Commencer par cette scène c’était une manière d’installer cette impression de conte dont vous parlez, avec des animaux comme personnages. Avec une telle scène, nous sommes sur un territoire très ambigu qui allie le registre des choses qu’on ne peut pas vraiment contrôler (le renard risque de faire des ravages réels parmi les poules), et une situation très fictionnelle qui est presque un cliché des histoires de la campagne. Est-ce que le renard va rentrer dans le poulailler et manger les poules ? Ce petit effet de suspense est du même ordre que ceux des thrillers, même s’il n’était pas prévu par le scénario. Ce besoin du spectateur que vous évoquez est le moteur de toutes les transformations, de tous les changements de registres dans le film. C’est au nom de ce besoin commun que les gens racontent des histoires et se transforment en personnages.
A ce titre, l’acteur qui joue le père, est d’abord montré comme votre producteur. Le film a tous les atours d’une mise en abîme un peu théorique, on a vu l’envers du décor, et pourtant cela n’empêche jamais de croire aux personnages.

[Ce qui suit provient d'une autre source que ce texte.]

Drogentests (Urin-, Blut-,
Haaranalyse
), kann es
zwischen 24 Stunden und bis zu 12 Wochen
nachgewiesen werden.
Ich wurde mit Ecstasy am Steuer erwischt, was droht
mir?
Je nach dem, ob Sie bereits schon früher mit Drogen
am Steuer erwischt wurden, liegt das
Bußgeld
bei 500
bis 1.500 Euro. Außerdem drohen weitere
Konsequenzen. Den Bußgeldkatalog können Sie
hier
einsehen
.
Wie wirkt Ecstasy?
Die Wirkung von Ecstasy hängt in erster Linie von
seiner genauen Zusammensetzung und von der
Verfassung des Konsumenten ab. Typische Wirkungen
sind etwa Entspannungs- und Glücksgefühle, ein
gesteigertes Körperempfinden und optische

Joaquim Carvalho qui joue le producteur et le personnage de Domingos était vraiment mon directeur de production pendant la préparation du film. Lorsque nous sommes parti sur le tournage avec une petite équipe, il a été viré en tant que directeur de production et réengagé en tant qu’acteur. Je lui ai demandé de jouer son propre rôle et aussi un personnage imaginé par moi, comme avec tous les autres. Au final, le casting est un mélange des gens de la région et des techniciens du film. Ça peut paraître théorique car en effet le film insiste sur ces rencontres entre le monde du cinéma et une communauté de gens. Mais en réalité, la réalité matérielle des choses s’impose à nous. Un arbre c’est un arbre, une chanson c’est une chanson, une blague c’est une blague, un mec c’est un mec. On peut construire des théories avec tout ça mais seulement après coup. Quand on tourne on doit être capable de filmer vraiment les choses par elles-mêmes. Le cinéma que j’aime n’est jamais métaphorique, même s’il peut nous donner à voir ou à écouter des choses invisibles, comme le dit mon génial ingénieur du son à la toute fin du film.